Two more ARQ extensions

I've implemented two new extensions for ARQ:

  • Assignment
  • Sub-queries

Both these expose facilities that are already in the query algebra.  Sub-queries are done by simply allowing query algebra operators to appear anywhere in the query, not requiring solution modifiers to only be at the outer level of the query, so it allows extensions like counting, to be inside the query and available to the rest of the pattern matching. An assigment operator existed as an algebra extension for optimization and to support ARQ SELECT expressions

Both are syntactic extensions and are available if the query is parsed with language Syntax.syntaxARQ.

Currently available in ARQ SVN.

Assignment

This assigns a computed value to a variable in the middle of a pattern.

LET (?x := ?y + 5 )

The assignment operator is ":=". A single "=" is already the test for equals in SPARQL.

This means that a computed value can be used in other pattern matching:

 SELECT ?y ?area
 {
    ?x rdf:type :Rectangle ;
       :height ?h ;
       :width ?w .
    LET (?area := ?h*?w )
    GRAPH <otherShapes>
    {
      ?y :area ?area . # Shapes with the same area
    }
 }

Application writer can provide their own functions, maybe to do a little data munging to map between different formats:

   ?x  foaf:name  ?name .          # "John Smith"
   # Convert to a different style: "Smith, John" for example.
   LET (?vcardName := my:convertName(?name) )
   ?y vCard:FN ?vcardName .

There are some rules for the assignment:

  • if the expression does not evaluate (e.g. unbound variable in the expression), no assignment occurs and the query continues.
  • if the variable is unbound, and the expression evaluates, the variable is bound to the value.
  • if the variable is bound to the same value as the expression evaluates, nothing happens and the query continues.
  • if the variable is bound to a different value as the expression evaluates, an error occurs and the current solution will be excluded from the results.

ARQ already has expressions in SELECT expressions so a combination of sub-query and expression can achieve the same effect but it's unnatural and verbose and sometimes requires parts of the pattern matching to be written twice, inside and outside the sub-query.

One place where LET might be useful is in a CONSTRUCT query.

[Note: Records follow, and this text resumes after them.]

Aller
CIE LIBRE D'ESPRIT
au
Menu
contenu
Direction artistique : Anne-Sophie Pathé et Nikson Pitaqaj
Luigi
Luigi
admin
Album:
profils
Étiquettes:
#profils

In strict SPARQL, only terms found in the original data can be used for variables in the construct template but with LET-assignment:

   CONSTRUCT { ?x :lengthInInches ?inch }
   WHERE
   { ?x :lengthInCM ?cm
     LET (?inch := ?cm/2.54 )
   }

This isn't a new idea - see for example: "A SPARQL Semantics based on Datalog" - although the syntax in ARQ is designed to group the terms better.

Sub-queries

A sub-query can be used to apply some solution modifier to a sub-pattern.  Useful examples include aggregation, especially grouping and counting, and LIMIT with ORDER BY to get only some of the results of a pattern match.

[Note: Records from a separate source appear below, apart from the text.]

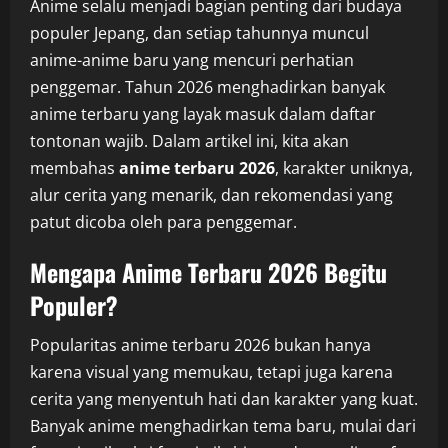
Anime selalu menjadi bagian penting dari budaya
populer Jepang, dan setiap tahunnya muncul
anime-anime baru yang mencuri perhatian
penggemar. Tahun 2026 menghadirkan banyak
anime terbaru yang layak masuk dalam daftar
tontonan wajib. Dalam artikel ini, kita akan
membahas
anime terbaru 2026
, karakter uniknya,
alur cerita yang menarik, dan rekomendasi yang
patut dicoba oleh para penggemar.
Mengapa Anime Terbaru 2026 Begitu
Populer?
Popularitas anime terbaru 2026 bukan hanya
karena visual yang memukau, tetapi juga karena
cerita yang menyentuh hati dan karakter yang kuat.
Banyak anime menghadirkan tema baru, mulai dari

 { SELECT (COUNT(*) AS ?c) { ?s ?p ?o } }

A sub-query is enclosed by {} and must be the only thing inside those braces, the same style as Virtuoso Subqueries. The sub-query will be combined, with SPARQL join, with other patterns in the same group. In the example

Find how many people all persons with two or more phones foaf:knows:

 PREFIX foaf: <http://xmlns.com/foaf/0.1/>

 SELECT ?person ?knowsCount
 {
   # ?person who have 2 or more phones
   { SELECT ?person
     WHERE { ?person foaf:phone ?phone } 
     GROUP BY ?person 
     HAVING (COUNT(?phone) >= 2) 
   }
   # Join on ?person with how many people they foaf:knows
   { SELECT ?person (COUNT(?x) AS ?knowsCount)
     WHERE { ?person foaf:knows ?x .}
     GROUP BY ?person
   }
}

Queries with sub-queries can become complicated quite quickly so I usually write each of the part separately then combining them.